Behind them, the Chris-thing screamed—a sound like a passing locomotive.
Todd staggered in the snow. His shoulders appeared to slouch. From over his shoulder, Kate saw what had deterred him: scattered around the grounds of the church were twenty or so townspeople, each one staring them down with dark, soulless eyes. Todd raised the gun, pointed it at one of them.
Directly above them, the sky looked like a volcanic eruption. Lightning flashed horizontally from cloud to cloud. There was no moon.
Todd grabbed Kate’s arm. “Use the fire if they get too close.” He pulled her through the snow while Kate, in turn, pulled Meg. The townspeople began closing in on them. Todd let a few rounds rip from the handgun but that didn’t seem to deter any of them, except for the one or two that went down from the force of the bullet. When clutching hands got too close, Kate singed them with the torch. One of the townspeople howled…and suddenly dropped to the snow like someone shucking off an old housedress. Something semitransparent and hulking flitted off into the night.

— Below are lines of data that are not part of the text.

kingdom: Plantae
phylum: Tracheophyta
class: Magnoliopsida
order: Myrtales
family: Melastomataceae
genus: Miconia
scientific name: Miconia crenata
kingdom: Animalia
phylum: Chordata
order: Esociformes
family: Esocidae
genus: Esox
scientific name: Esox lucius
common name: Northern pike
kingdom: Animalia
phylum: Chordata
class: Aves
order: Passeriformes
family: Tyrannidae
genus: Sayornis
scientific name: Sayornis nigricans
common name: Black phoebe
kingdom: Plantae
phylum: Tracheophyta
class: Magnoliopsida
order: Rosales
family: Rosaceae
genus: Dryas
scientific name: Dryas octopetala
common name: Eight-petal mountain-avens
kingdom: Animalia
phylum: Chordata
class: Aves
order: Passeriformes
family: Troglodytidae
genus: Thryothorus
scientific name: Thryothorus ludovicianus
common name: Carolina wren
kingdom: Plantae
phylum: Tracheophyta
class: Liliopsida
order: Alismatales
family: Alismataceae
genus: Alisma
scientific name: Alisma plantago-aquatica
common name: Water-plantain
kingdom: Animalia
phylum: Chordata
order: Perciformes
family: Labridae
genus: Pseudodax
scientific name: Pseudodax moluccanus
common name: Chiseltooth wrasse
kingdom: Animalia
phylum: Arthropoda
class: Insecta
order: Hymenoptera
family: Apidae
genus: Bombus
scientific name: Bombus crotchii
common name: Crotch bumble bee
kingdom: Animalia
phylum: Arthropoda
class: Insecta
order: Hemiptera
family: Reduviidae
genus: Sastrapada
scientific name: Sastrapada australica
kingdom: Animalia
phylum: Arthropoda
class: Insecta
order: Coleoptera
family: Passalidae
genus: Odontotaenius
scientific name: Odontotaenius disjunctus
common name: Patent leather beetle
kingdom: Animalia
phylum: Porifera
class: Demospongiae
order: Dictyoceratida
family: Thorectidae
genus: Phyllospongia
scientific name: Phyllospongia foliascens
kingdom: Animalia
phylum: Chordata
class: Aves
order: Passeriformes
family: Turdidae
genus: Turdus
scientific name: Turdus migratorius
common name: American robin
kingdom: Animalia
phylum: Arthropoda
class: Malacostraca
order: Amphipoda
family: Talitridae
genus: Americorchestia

The church grounds sloped downward to Pascal Street. There were a number of dead vehicles staggered at intervals down the street and two tipped over on their sides in a nearby ravine. Todd led the charge, panting and out of breath by the time they reached the street. Kate nearly slammed into his back and managed to hold on to the torch before it tipped out of her hands and clattered down into the frozen culvert.
Kate chanced a look behind her.
The church was a black smear at the top of the hill. Thick smoke billowed up through the rent in the roof and melded with the low-clinging clouds. The lower windows were alive with firelight as the interior of the church burned. The townspeople still stood on the snowy slope, staring down at them. Strangely, none had pursued.
Something’s wrong here, Kate had time to think. Something is very, very wrong…
Though he was still breathing hard, Todd straightened up and began m
oving farther down the road. “Come on. We can’t stop now.”
Kate lifted the torch above her head and gripped Meg’s hand. It felt limp and lifeless; the girl was no doubt shocked into immobility by what she’d just witnessed happen to her brother. Kate tugged her through the icy streets, close on Todd’s heels.
“Where are we going?” Kate called to him. Before Todd could answer, she looked over at Meg. “Where do you think we should go? Where would be safe?”
The girl only stared at her without expression. She was still in shock.
“When I was up in the bell tower,” Todd said, “I saw a fire hall and a police station up this road. I don’t know the condition they’re in but we need to—”
A mound of snow burst up from the ground along the shoulder, showering the night in white crystals. A lion’s roar shook Kate to the marrow of her bones and she nearly dropped the torch. The snow rose up and towered over them, three stories high, undulating like the segmented body of a worm. A blade of ice protruded from it and reared up—
Kate charged forward and drove the torch into the wall of snow. She had expected the flame to immediately extinguish upon impact, but instead the snow solidified and turned the color of a catfish. Kate could make out the vague suggestion of a rib cage and, beneath the translucent scurf, the throb of a white light at the center of the being. The flame ignited its flesh and the creature emitted a bone-numbing shriek that shook the tops of the nearby pines. Then it folded in on itself and scattered in a cloud of sparkling mist across the snowy ground.
Todd could only stare at the space where the creature had been just a moment ago. It looked like he was holding his breath.
Kate put a hand on his shoulder. “It’s okay,” she said, though she thought her voice sounded too nervous and uncertain. “We’re okay.”
“Right,” he said, nodding without really hearing her. “Right…”
She pushed him forward. “I’m right behind you,” she told him.